Communiqués, Le Conseil fédéral, 30.11.2011

Berne. Internet a profondément modifié notre façon de consommer de la musique, des films et des jeux informatiques. Ces nouvelles habitudes ne devraient toutefois pas avoir de conséquences négatives sur la création culturelle. Le cadre juridique actuel permet de répondre de manière adéquate au problème des utilisations illicites d'œuvres. Il n'y a donc pas lieu de prendre des mesures législatives. Voilà les conclusions d'un rapport que le Conseil fédéral a adopté ce mercredi.

Le rapport répond à un postulat du 19 mars 2010 émanant du Conseil des Etats et chargeant le Conseil fédéral d'examiner s'il convient de prendre des mesures contre les violations de droits d'auteur.

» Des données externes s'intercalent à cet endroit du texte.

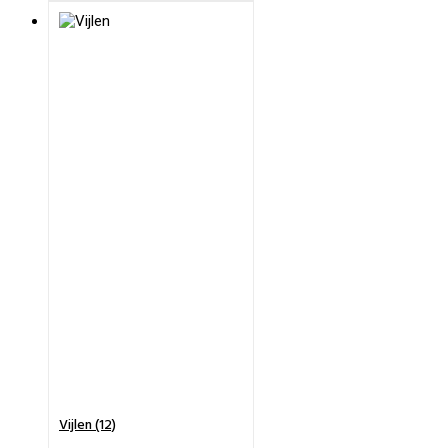
Vijlen (12)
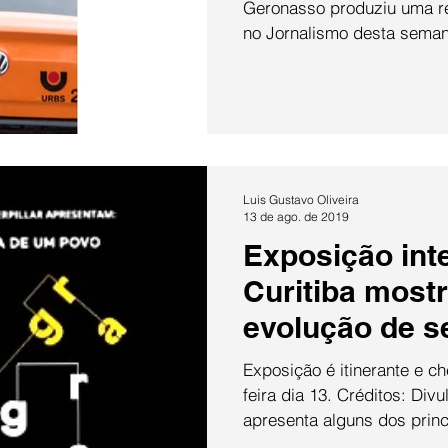
Geronasso produziu uma r
no Jornalismo desta seman
Luis Gustavo Oliveira
13 de ago. de 2019
Exposição int
Curitiba most
evolução de se
Exposição é itinerante e c
feira dia 13. Créditos: Di
apresenta alguns dos princi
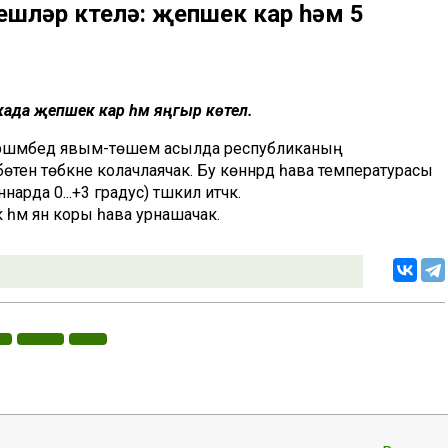
шләр көтелә: җепшек кар һәм 5
када җепшек кар һәм яңгыр көтелә.
, чәршәмбедә явым-төшем асылда республиканың
өтен төбәкне колачлаячак. Бу көннәрдә һава температурасы
нарда 0...+3 градус) тәшкил итәчәк.
 һәм янә коры һава урнашачак.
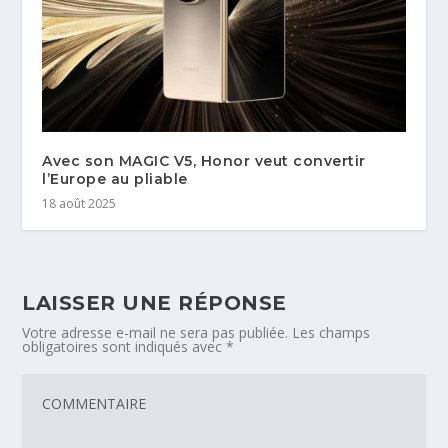
Avec son MAGIC V5, Honor veut convertir
l’Europe au pliable
18 août 2025
LAISSER UNE RÉPONSE
Votre adresse e-mail ne sera pas publiée.
Les champs
obligatoires sont indiqués avec
*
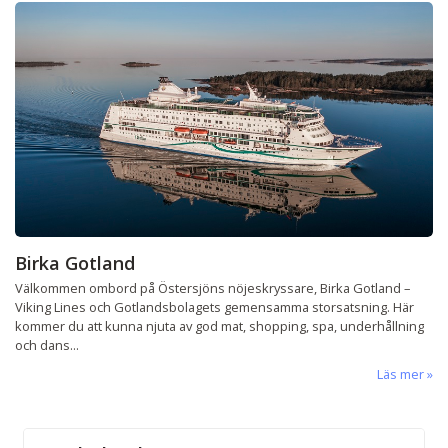
Birka Gotland
Välkommen ombord på Östersjöns nöjeskryssare, Birka Gotland –
Viking Lines och Gotlandsbolagets gemensamma storsatsning. Här
kommer du att kunna njuta av god mat, shopping, spa, underhållning
och dans...
Läs mer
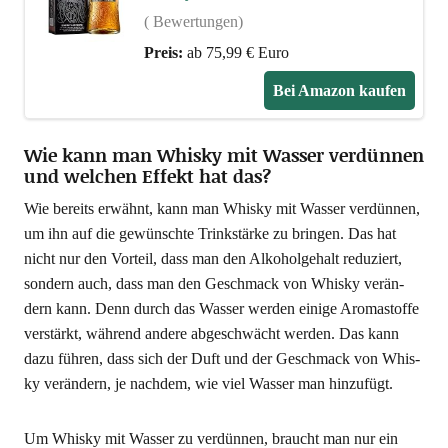
( Bewertungen)
Preis:
ab 75,99 € Euro
Bei Ama­zon kaufen
Wie kann man Whisky mit Wasser verdünnen
und welchen Effekt hat das?
Wie bereits erwähnt, kann man Whis­ky mit Was­ser ver­dün­nen,
um ihn auf die gewünsch­te Trink­stär­ke zu brin­gen. Das hat
nicht nur den Vor­teil, dass man den Alko­hol­ge­halt redu­ziert,
son­dern auch, dass man den Geschmack von Whis­ky ver­än­
dern kann. Denn durch das Was­ser wer­den eini­ge Aro­ma­stof­fe
ver­stärkt, wäh­rend ande­re abge­schwächt wer­den. Das kann
dazu füh­ren, dass sich der Duft und der Geschmack von Whis­
ky ver­än­dern, je nach­dem, wie viel Was­ser man hinzufügt.
Um Whis­ky mit Was­ser zu ver­dün­nen, braucht man nur ein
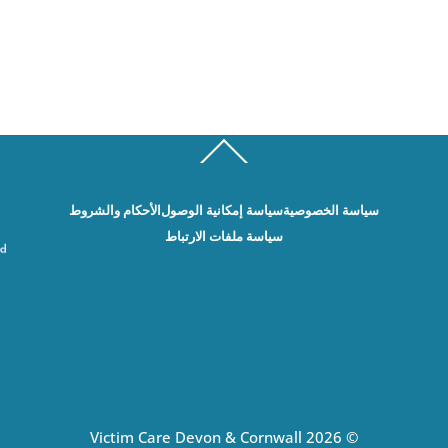
Back
To
Top
سياسة الخصوصية
سياسة إمكانية الوصول
الأحكام والشروط
سياسة ملفات الارتباط
Victim Care Devon & Cornwall
2026
©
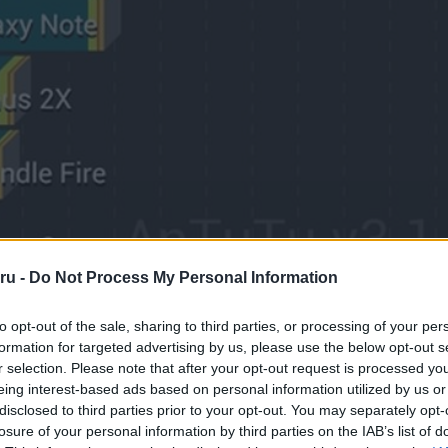
ru -
Do Not Process My Personal Information
to opt-out of the sale, sharing to third parties, or processing of your per
formation for targeted advertising by us, please use the below opt-out s
r selection. Please note that after your opt-out request is processed y
eing interest-based ads based on personal information utilized by us or
disclosed to third parties prior to your opt-out. You may separately opt-
losure of your personal information by third parties on the IAB’s list of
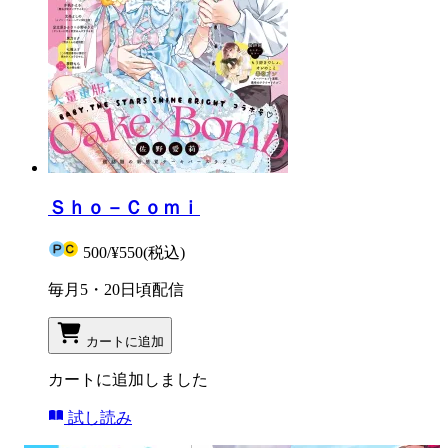
Ｓｈｏ－Ｃｏｍｉ
500
/
¥550
(税込)
毎月5・20日頃配信
カートに追加
カートに追加しました
試し読み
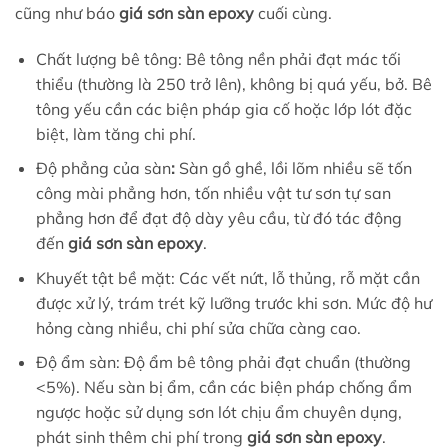
cũng như báo
giá sơn sàn epoxy
cuối cùng.
Chất lượng bê tông: Bê tông nền phải đạt mác tối
thiểu (thường là 250 trở lên), không bị quá yếu, bở. Bê
tông yếu cần các biện pháp gia cố hoặc lớp lót đặc
biệt, làm tăng chi phí.
Độ phẳng của sàn
:
Sàn gồ ghề, lồi lõm nhiều sẽ tốn
công mài phẳng hơn, tốn nhiều vật tư sơn tự san
phẳng hơn để đạt độ dày yêu cầu, từ đó tác động
đến
giá sơn sàn epoxy
.
Khuyết tật bề mặt: Các vết nứt, lỗ thủng, rỗ mặt cần
được xử lý, trám trét kỹ lưỡng trước khi sơn. Mức độ hư
hỏng càng nhiều, chi phí sửa chữa càng cao.
Độ ẩm sàn: Độ ẩm bê tông phải đạt chuẩn (thường
<5%). Nếu sàn bị ẩm, cần các biện pháp chống ẩm
ngược hoặc sử dụng sơn lót chịu ẩm chuyên dụng,
phát sinh thêm chi phí trong
giá sơn sàn epoxy
.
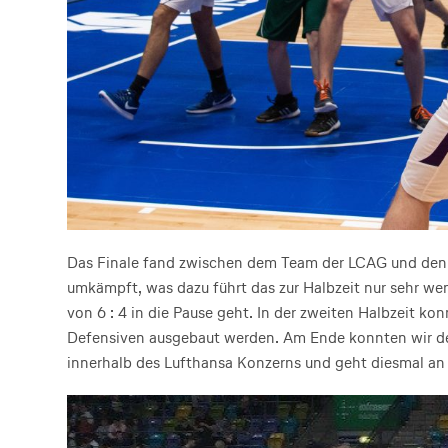
Das Finale fand zwischen dem Team der LCAG und den A
umkämpft, was dazu führt das zur Halbzeit nur sehr w
von 6 : 4 in die Pause geht. In der zweiten Halbzeit k
Defensiven ausgebaut werden. Am Ende konnten wir den 
innerhalb des Lufthansa Konzerns und geht diesmal an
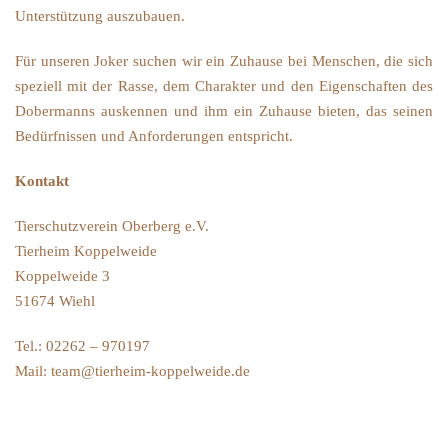
Unterstützung auszubauen.
Für unseren Joker suchen wir ein Zuhause bei Menschen, die sich
speziell mit der Rasse, dem Charakter und den Eigenschaften des
Dobermanns auskennen und ihm ein Zuhause bieten, das seinen
Bedürfnissen und Anforderungen entspricht.
Kontakt
Tierschutzverein Oberberg e.V.
Tierheim Koppelweide
Koppelweide 3
51674 Wiehl
Tel.: 02262 – 970197
Mail: team@tierheim-koppelweide.de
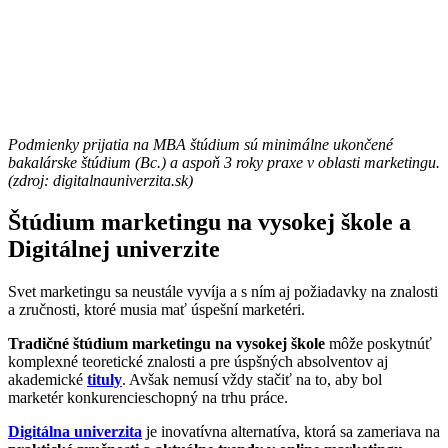
Podmienky prijatia na MBA štúdium sú minimálne ukončené
bakalárske štúdium (Bc.) a aspoň 3 roky praxe v oblasti marketingu.
(zdroj: digitalnauniverzita.sk)
Štúdium marketingu na vysokej škole a
Digitálnej univerzite
Svet marketingu sa neustále vyvíja a s ním aj požiadavky na znalosti
a zručnosti, ktoré musia mať úspešní marketéri.
Tradičné štúdium marketingu na vysokej škole
môže poskytnúť
komplexné teoretické znalosti a pre úspšných absolventov aj
akademické
tituly
. Avšak nemusí vždy stačiť na to, aby bol
marketér konkurencieschopný na trhu práce.
Digitálna univerzita
je inovatívna alternatíva, ktorá sa zameriava na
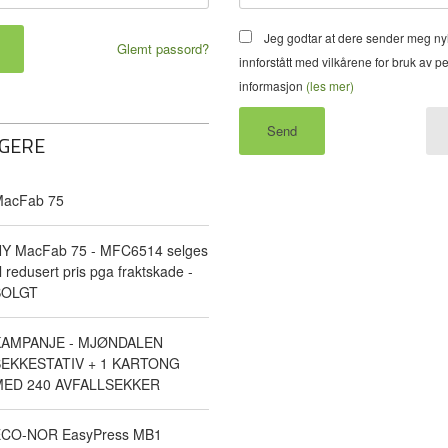
Jeg godtar at dere sender meg ny
Glemt passord?
innforstått med vilkårene for bruk av p
informasjon
(les mer)
GERE
acFab 75
Y MacFab 75 - MFC6514 selges
il redusert pris pga fraktskade -
SOLGT
KAMPANJE - MJØNDALEN
EKKESTATIV + 1 KARTONG
ED 240 AVFALLSEKKER
CO-NOR EasyPress MB1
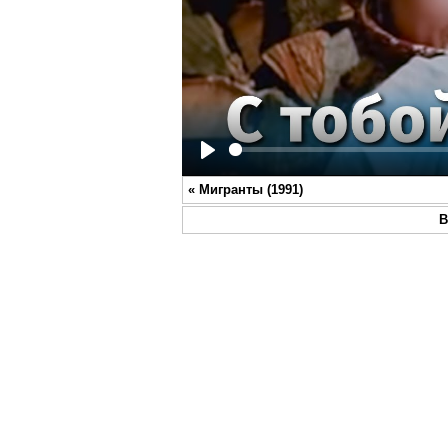
Play
«
Мигранты (1991)
В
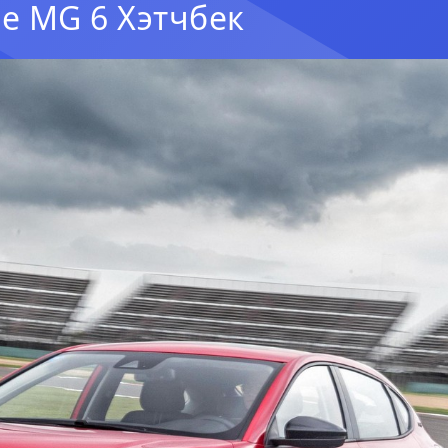
е MG 6 Хэтчбек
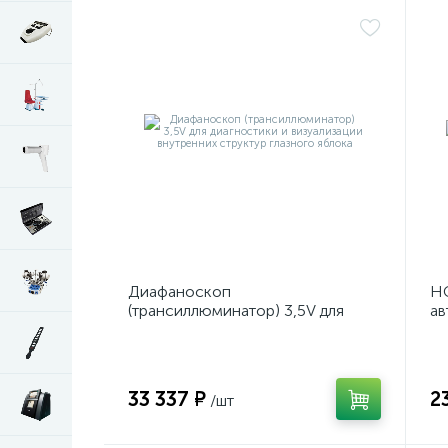
Диафаноскоп
НС
(трансиллюминатор) 3,5V для
ав
диагностики и визуализации
р
внутренних структур глазного
яблока
33 337 ₽
2
/шт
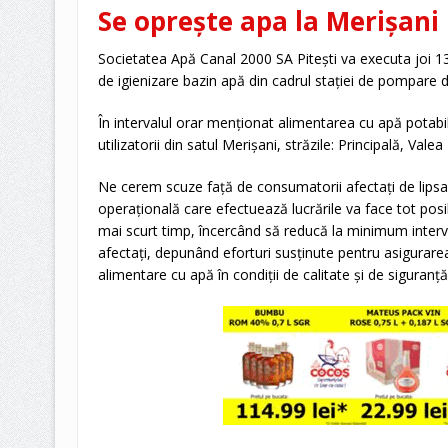
Se oprește apa la Merișani
Societatea Apă Canal 2000 SA Pitești va executa joi 13 
de igienizare bazin apă din cadrul stației de pompare 
În intervalul orar menționat alimentarea cu apă potabilă 
utilizatorii din satul Merișani, străzile: Principală, Vale
Ne cerem scuze față de consumatorii afectați de lipsa 
operațională care efectuează lucrările va face tot posibi
mai scurt timp, încercând să reducă la minimum interva
afectați, depunând eforturi susținute pentru asigurarea 
alimentare cu apă în condiții de calitate și de siguranță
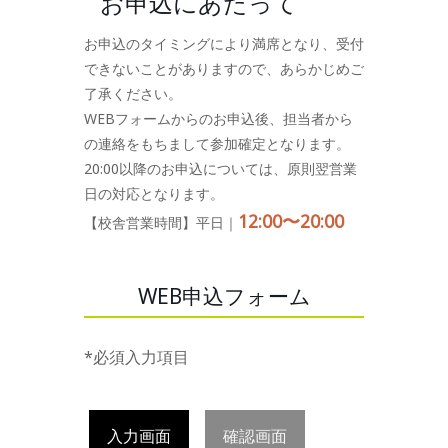
お申込にあたって
お申込のタイミングにより満席となり、受付
できないことがありますので、あらかじめご
了承ください。
WEBフォームからのお申込後、担当者から
の連絡をもちまして参加確定となります。
20:00以降のお申込については、原則翌営業
日の対応となります。
12:00〜20:00
【校舎営業時間】平日｜
WEB申込フォーム
*必須入力項目
入力画面
確認画面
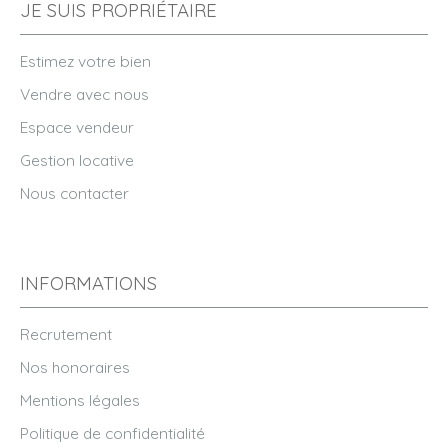
JE SUIS PROPRIÉTAIRE
Estimez votre bien
Vendre avec nous
Espace vendeur
Gestion locative
Nous contacter
INFORMATIONS
Recrutement
Nos honoraires
Mentions légales
Politique de confidentialité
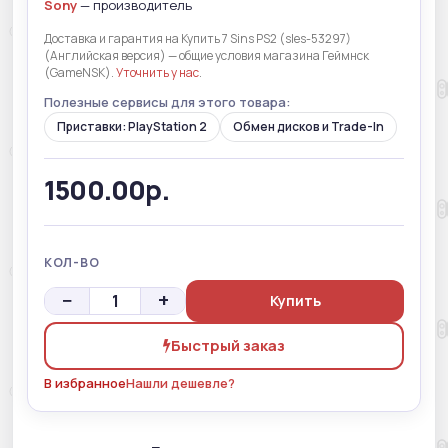
Sony
— производитель
Доставка и гарантия на Купить 7 Sins PS2 (sles-53297)
(Английская версия) — общие условия магазина Геймнск
(GameNSK).
Уточнить у нас
.
Полезные сервисы для этого товара:
Приставки: PlayStation 2
Обмен дисков и Trade-In
1500.00р.
КОЛ-ВО
−
+
Купить
Быстрый заказ
В избранное
Нашли дешевле?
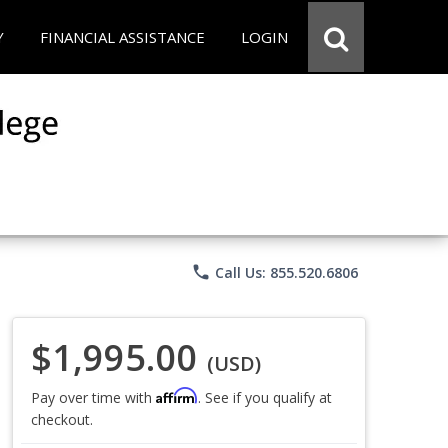
Y
FINANCIAL ASSISTANCE
LOGIN
phone
Call Us: 855.520.6806
$1,995.00
(USD)
Affirm
Pay over time with
. See if you qualify at
checkout.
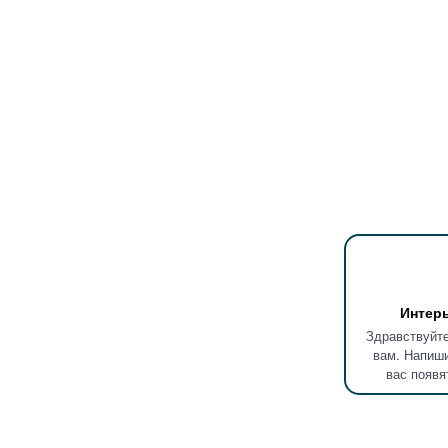
Интер
Здравствуйте
вам. Напиши
вас появя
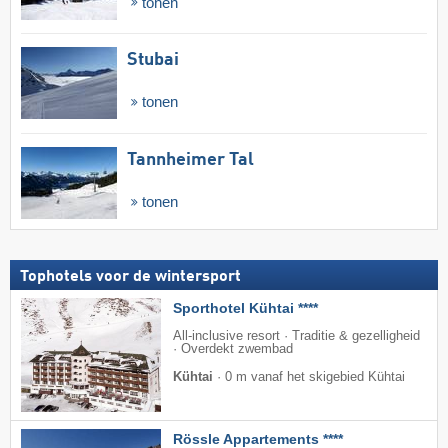
tonen
Stubai
tonen
Tannheimer Tal
tonen
Tophotels voor de wintersport
Sporthotel Kühtai ****
All-inclusive resort · Traditie & gezelligheid
· Overdekt zwembad
Kühtai
·
0 m vanaf het skigebied Kühtai
Rössle Appartements ****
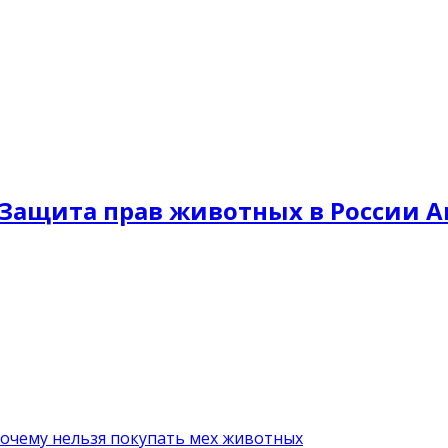
Защита прав животных в России A
почему нельзя покупать мех животных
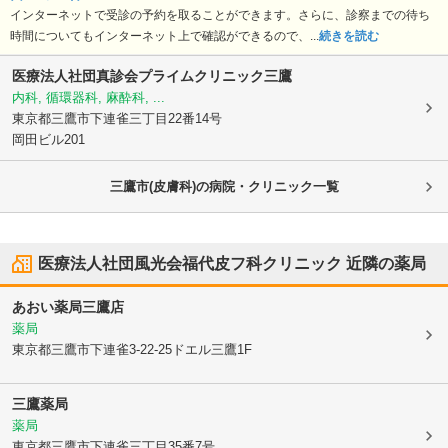
インターネットで受診の予約を取ることができます。さらに、診察までの待ち
時間についてもインターネット上で確認ができるので、...
続きを読む
医療法人社団真診会プライムクリニック三鷹
内科, 循環器科, 麻酔科, ...
東京都三鷹市
下連雀三丁目22番14号
岡田ビル201
三鷹市(皮膚科)の病院・クリニック一覧
医療法人社団風光会福代皮フ科クリニック
近隣の薬局
あおい薬局三鷹店
薬局
東京都三鷹市
下連雀3-22-25ドエル三鷹1F
三鷹薬局
薬局
東京都三鷹市
下連雀三丁目35番7号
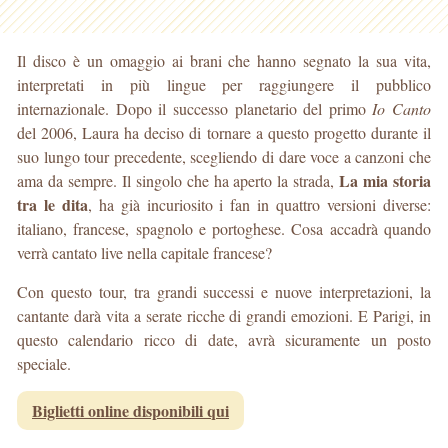
Il disco è un omaggio ai brani che hanno segnato la sua vita,
interpretati in più lingue per raggiungere il pubblico
internazionale. Dopo il successo planetario del primo
Io Canto
del 2006, Laura ha deciso di tornare a questo progetto durante il
suo lungo tour precedente, scegliendo di dare voce a canzoni che
La mia storia
ama da sempre. Il singolo che ha aperto la strada,
tra le dita
, ha già incuriosito i fan in quattro versioni diverse:
italiano, francese, spagnolo e portoghese. Cosa accadrà quando
verrà cantato live nella capitale francese?
Con questo tour, tra grandi successi e nuove interpretazioni, la
cantante darà vita a serate ricche di grandi emozioni. E Parigi, in
questo calendario ricco di date, avrà sicuramente un posto
speciale.
Biglietti online disponibili qui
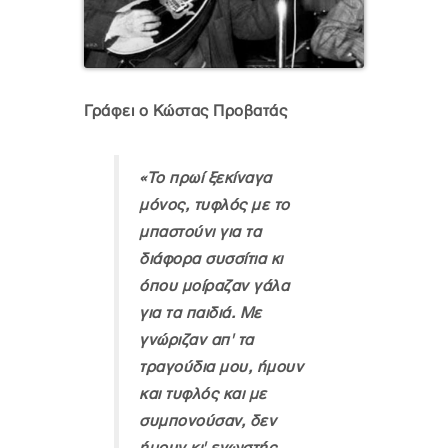
Γράφει ο Κώστας Προβατάς
«Το πρωί ξεκίναγα
μόνος, τυφλός με το
μπαστούνι για τα
διάφορα συσσίτια κι
όπου μοίραζαν γάλα
για τα παιδιά. Με
γνώριζαν απ' τα
τραγούδια μου, ήμουν
και τυφλός και με
συμπονούσαν, δεν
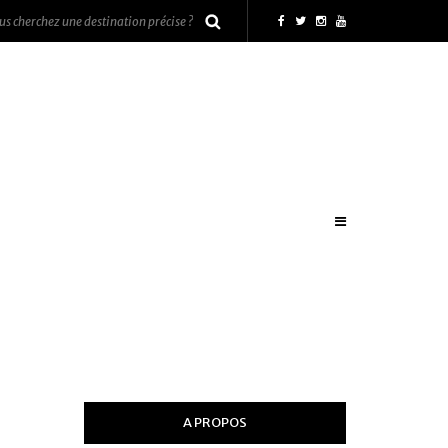
A PROPOS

La Chambre des cantons y exprime son inquiétude devant le recul des recettes dont se plaint l'industrie du disque, du film et des jeux, dans lequel on pourrait voir un signe annonciateur d'une crise pour la création culturelle suisse.

Le rapport brosse un tableau de la situation actuelle. Les enquêtes existantes permettent de conclure que jusqu'à un tiers des plus de 15 ans en Suisse téléchargent gratuitement de la musique, des films et des jeux. Il semble également que la majorité des internautes ne sait pas quelles offres sont légales et lesquelles ne le sont pas malgré les nombreux articles parus dans les médias et les campagnes d'information.

La part du revenu disponible dépensée par les consommateurs et consommatrices dans ce domaine reste stable. On observe cependant des transferts au sein de ce budget. Ainsi, les utilisateurs et utilisatrices de sites de partage continuent d'investir dans le secteur du divertissement les économies qu'ils réalisent en téléchargeant des contenus sur Internet, mais au lieu d'acheter des CD et des DVD, ils s'offrent des billets de concert et de cinéma et des produits de merchandising.

Ce sont surtout les grandes sociétés de production étrangères qui pâtissent de ces nouvelles habitudes de consommation et qui doivent s'y adapter. Comme le montrent les transferts dans le budget divertissement esquissés dans le rapport, les craintes de voir cette évolution avoir un impact négatif sur la création culturelle suisse sont infondées. Le Conseil fédéral arrive donc à la conclusion qu'il n'y a pas lieu de prendre des mesures législatives.